# YOUR OBJECTIVE:
Answer these about the pNFS layout excerpt below:
(a) What does it call the perfect fit for blocks?
(b) What does the objects/files server usually base its topology on?
(c) Which three values does the proposed pnfs_layout_get_strategy enum list?

For blocks, Yes radix_tree_next_hole() is the perfect fit. But for
objects (and files) it is i_size_read(). The objects/files server usually
determines it's topology according to file-size. And it does not have any
bigger resources because of holes or no holes. (The files example I think of
is CEPH)

So for objects the wasting factor is the actual i_size extending as a cause
of layout_get, and not the number of pages served. So for us the gain is if
client, that has a much newer information about i_size, sends it on first
layout_get. Though extending file size only once on first layout_get and
not on every layout_get.

So the small change I want is:

+enum pnfs_layout_get_strategy {
+	PLGS_USE_ISIZE,
+	PLGS_SEARCH_FIRST_HOLE,
+	PLGS_ALL_FILE,
+};

-pnfs_generic_pg_init_write(struct nfs_pageio_descriptor *pgio, struct nfs_page *req)
+pnfs_generic_pg_init_write(struct nfs_pageio_descriptor *pgio, struct nfs_page *req,
+			    enum pnfs_layout_get_strategy plgs)


 ...

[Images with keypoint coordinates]
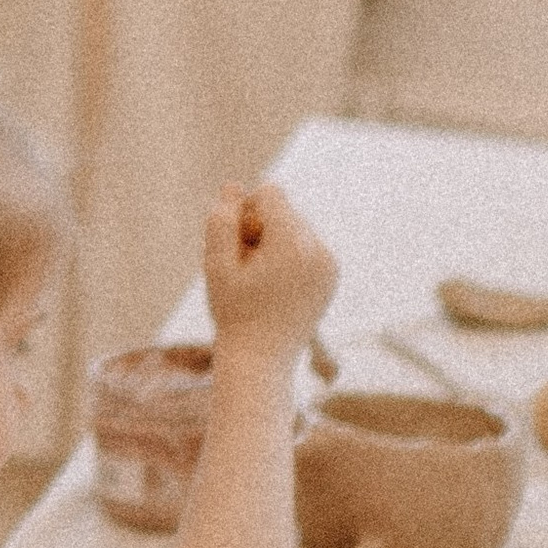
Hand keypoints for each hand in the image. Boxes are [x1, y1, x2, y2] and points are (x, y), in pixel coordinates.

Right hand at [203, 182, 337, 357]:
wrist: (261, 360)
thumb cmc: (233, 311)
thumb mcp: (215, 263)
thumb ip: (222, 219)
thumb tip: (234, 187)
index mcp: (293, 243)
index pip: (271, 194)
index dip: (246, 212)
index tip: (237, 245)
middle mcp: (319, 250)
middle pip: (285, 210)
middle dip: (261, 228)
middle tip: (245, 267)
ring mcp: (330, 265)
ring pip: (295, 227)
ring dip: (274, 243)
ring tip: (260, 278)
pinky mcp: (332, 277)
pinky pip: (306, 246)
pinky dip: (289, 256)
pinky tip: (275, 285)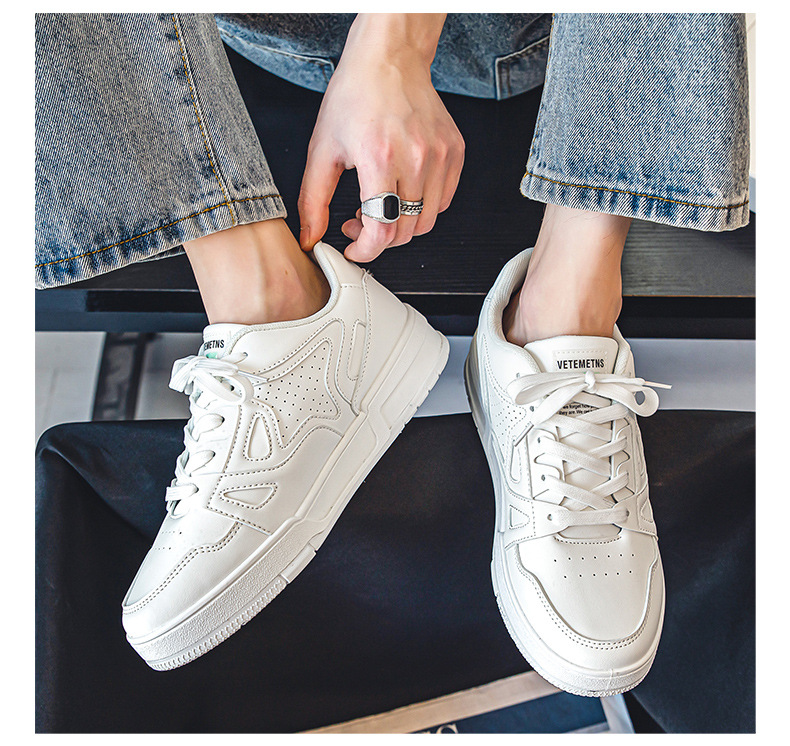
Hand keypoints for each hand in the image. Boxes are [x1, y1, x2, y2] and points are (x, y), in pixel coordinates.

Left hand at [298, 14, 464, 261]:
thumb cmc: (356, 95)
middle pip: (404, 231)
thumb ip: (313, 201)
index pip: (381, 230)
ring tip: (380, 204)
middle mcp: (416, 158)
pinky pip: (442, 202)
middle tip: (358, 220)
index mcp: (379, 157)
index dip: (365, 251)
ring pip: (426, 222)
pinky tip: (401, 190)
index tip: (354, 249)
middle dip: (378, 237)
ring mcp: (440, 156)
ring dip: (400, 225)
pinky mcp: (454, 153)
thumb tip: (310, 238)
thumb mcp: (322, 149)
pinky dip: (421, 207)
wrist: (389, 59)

# OUTPUT OF THE EXERCISE:
(a) radix_tree_next_hole()
(b) File size
(c) PLGS_USE_ISIZE, PLGS_SEARCH_FIRST_HOLE and PLGS_ALL_FILE